> [Given instruction a]
Reproduce the records verbatim, starting at their beginning and ending with the line that contains "ত্রাণকেন্দ্রগুলোতে", including that line. Omit the pictures.

> [Excerpt provided]
Little action has been taken since then. The most famous modern non-FLDS
polygamist, Tom Green, ruled over a collection of dilapidated trailers
in western Utah. For years, local authorities, including Juab County
Attorney David Leavitt, knew about Green -- but they ignored him until
he appeared on national TV shows like Dateline and The Jerry Springer
Show to talk about his 10 wives (one of whom was a 13-year-old
stepdaughter), his 25 to 30 kids, and the wily system he'd devised to
defraud taxpayers into supporting his family. Green was finally arrested
in 2001, and Leavitt recruited Utah Attorney General Mark Shurtleff to
help with the case. Both Shurtleff and Leavitt -- like most of the
police, judges and prosecutors who deal with polygamy in Utah -- are
devout Mormons descended from polygamists; both had attended school with
polygamists or knew some personally; and both hesitated to prosecute a
"lifestyle choice."

Both of those prosecutors concluded that the child brides and welfare
fraud made the Green case impossible to ignore. They spent $100,000
nailing Green, and convicted him of bigamy in 2001 and child rape in
2002. But Juab District Court Judge Donald Eyre said he was impressed by
the "devotion" of one of Green's wives, and Green served only five years
in prison. And David Leavitt -- whose brother, Michael, served as Utah's
governor from 1993 to 2003 -- lost his 2002 re-election bid for county
prosecutor; he said later the case "cost me my job."

> [Supplied material]
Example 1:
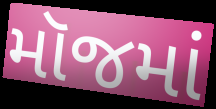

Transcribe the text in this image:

મૉજમાં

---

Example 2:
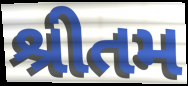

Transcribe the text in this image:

શ્રીતમ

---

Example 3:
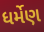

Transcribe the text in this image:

ધર્મેણ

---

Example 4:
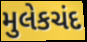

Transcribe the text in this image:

મુલેકચંદ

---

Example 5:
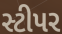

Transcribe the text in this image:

સ્ટીપર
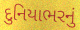
દુનિયાભરનું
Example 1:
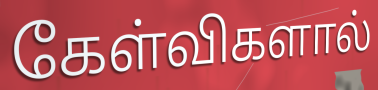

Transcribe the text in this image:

கேள்விகளால்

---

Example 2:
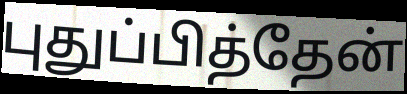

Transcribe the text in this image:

புதுப்பித்தேன்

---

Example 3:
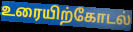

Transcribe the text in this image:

உரையிற்கோடல்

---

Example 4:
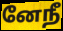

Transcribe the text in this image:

னேநீ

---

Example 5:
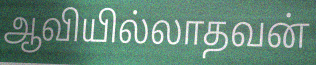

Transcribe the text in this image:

ஆவியில்லாதவன்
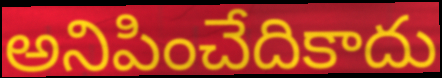
అనిపించేదికాదు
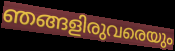
ഞങ്ങളിരുവരെയും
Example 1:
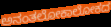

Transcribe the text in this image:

ಅನಂತಲೋಕಾಲೋಕದ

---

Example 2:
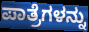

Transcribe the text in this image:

ಪಾತ್ರೆಗಳನ್ನು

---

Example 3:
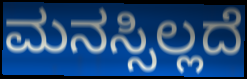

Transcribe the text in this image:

ಮನಸ್ಸಿಲ್ಲದೆ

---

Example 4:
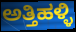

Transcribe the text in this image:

ಅತ್ತಿಹಳ್ಳಿ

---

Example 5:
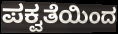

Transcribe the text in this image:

ಪಕ್ವತೆಯಿಂದ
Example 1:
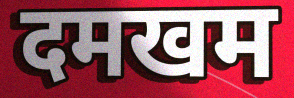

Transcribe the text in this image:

दमखम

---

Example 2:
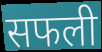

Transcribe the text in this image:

सफली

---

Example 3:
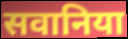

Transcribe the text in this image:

सवानिया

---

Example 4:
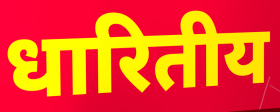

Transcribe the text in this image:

धारितीय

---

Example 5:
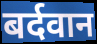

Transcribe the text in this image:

बर्दवान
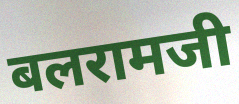
बलरामजी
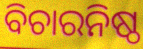
ବିଚାରନିଷ୍ଠ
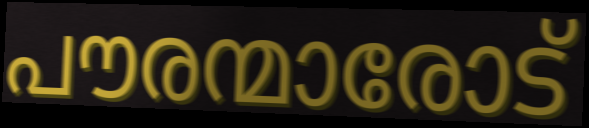
പൗരന്മാരോട്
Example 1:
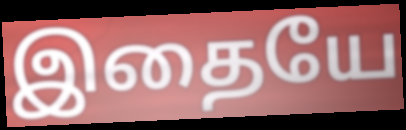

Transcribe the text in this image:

இதையே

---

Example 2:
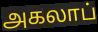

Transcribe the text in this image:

அகலாப்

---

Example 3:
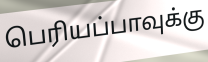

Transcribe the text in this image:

பெரியப்பாவுக்கு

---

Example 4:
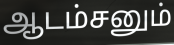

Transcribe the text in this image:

ஆடம்சனும்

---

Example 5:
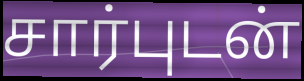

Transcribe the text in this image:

சார்புடன்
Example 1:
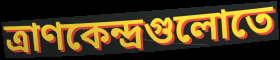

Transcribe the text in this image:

ত্রাণকেন্দ্রগুলোতে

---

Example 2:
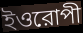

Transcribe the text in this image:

ইওরোপী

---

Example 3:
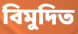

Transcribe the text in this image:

বিমুদিত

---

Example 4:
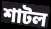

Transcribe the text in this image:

শাটল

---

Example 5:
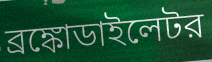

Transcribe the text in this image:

ব্রঙ্কোডাইলেটর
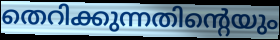
തെറിക്കുന്നതിന്റെയും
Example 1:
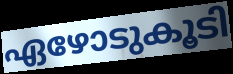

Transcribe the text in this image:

ഏഴോടുകൂടി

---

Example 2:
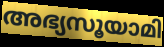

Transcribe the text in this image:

അഭ്യസൂയാമി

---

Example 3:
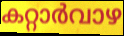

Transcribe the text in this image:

കറ്റാർവാഴ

> [Given instruction b]
Continue the passage on Utah's prosecution of the polygamist Tom Green from the point where it stops.

> [Response a]
Example 1:

Transcribe the text in this image:

મૉજમાં

---

Example 2:

Transcribe the text in this image:

શ્રીતમ

---

Example 3:

Transcribe the text in this image:

ધર્મેણ

---

Example 4:

Transcribe the text in this image:

મુલેકચંદ

---

Example 5:

Transcribe the text in this image:

સ્ટીપર
દુનિયાભરનું
Example 1:

Transcribe the text in this image:

கேள்விகளால்

---

Example 2:

Transcribe the text in this image:

புதுப்பித்தேன்

---

Example 3:

Transcribe the text in this image:

உரையிற்கோடல்

---

Example 4:

Transcribe the text in this image:

னேநீ

---

Example 5:

Transcribe the text in this image:

ஆவியில்லாதவன்
అనిపించేదికాదు
ഞങ്ങളിരുവരെയും
Example 1:

Transcribe the text in this image:

ಅನಂತಲೋಕಾಲೋಕದ

---

Example 2:

Transcribe the text in this image:

ಪಾತ್ರೆಗಳನ್ನು

---

Example 3:

Transcribe the text in this image:

ಮನಸ್ಸಿಲ್ಲದೆ

---

Example 4:

Transcribe the text in this image:

ಅತ್ತಿಹಳ್ಳಿ

---

Example 5:

Transcribe the text in this image:

ಪಕ್ವತೆಯಿಂದ
Example 1:

Transcribe the text in this image:

दमखम

---

Example 2:

Transcribe the text in this image:

सफली

---

Example 3:

Transcribe the text in this image:

सवानिया

---

Example 4:

Transcribe the text in this image:

धारितीय

---

Example 5:

Transcribe the text in this image:

बर्दवान
बलरामजी
ବିଚାରନିଷ୍ଠ
പൗരന്മാരോട്
Example 1:

Transcribe the text in this image:

இதையே

---

Example 2:

Transcribe the text in this image:

அகலாப்

---

Example 3:

Transcribe the text in this image:

பெரியப்பாவுக்கு

---

Example 4:

Transcribe the text in this image:

ஆடம்சனும்

---

Example 5:

Transcribe the text in this image:

சார்புடன்
Example 1:

Transcribe the text in this image:

ত্রাণকেন্দ্রগুলোতে

> [Response b]
Utah's first noteworthy prosecution of an FLDS polygamist occurred
around that time. Rod Holm, a Short Creek marshal -- badged in both
Hildale and Colorado City -- already had two wives and 18 children when
he "married" 16-year-old Ruth Stubbs in 1998. Stubbs later described a
lifestyle that echoed the accounts of other FLDS women who escaped.
Ordered to marry Holm, she had to ask permission to do the simplest
errands. She was forced to work 14-hour unpaid shifts in FLDS
businesses, knowing that her own children were often smacked around at
home by other family members. FLDS women, who were often kept pregnant
for as long as they were fertile, sometimes had more than a dozen kids
each. In 2001, Stubbs, who was pregnant at the time, fled to Phoenix,
Ariz., with her two toddlers.

When the FLDS went to court in Utah to get custody of Stubbs' children
-- a common tactic that intimidates women into returning to the sect, or
prevents them from fleeing in the first place -- Stubbs received pro
bono help from Tucson attorney Bill Walker. Walker was alarmed by the
sympathetic statements that a Utah state court judge -- James Shumate in
St. George, the city nearest to Short Creek -- issued from the bench:
gratuitous, folksy homilies about family honor that implied that Stubbs
was unbalanced, rather than Holm. Although Walker had informed Utah
state prosecutors about Holm, they didn't indict him on criminal charges
until after Walker allowed Phoenix TV reporter Mike Watkiss to interview
Stubbs. The painfully graphic interviews were carried by TV stations
from Denver to Los Angeles.

A St. George jury convicted Holm of unlawful sexual conduct and bigamy
in 2003, but his sentence was even lighter than Green's: one year of
work release that allowed him to leave jail during the daytime, handed
down by Utah State Court Judge G. Rand Beacham. Judge Beacham was openly
sympathetic, stating from the bench that no sentence was likely to
change a man's religious convictions, nor should any government agency
try to do so. That prompted Utah Assistant Attorney General Kristine
Knowlton's blunt acknowledgment: "Polygamy is not on trial. Mr. Holm is
on trial."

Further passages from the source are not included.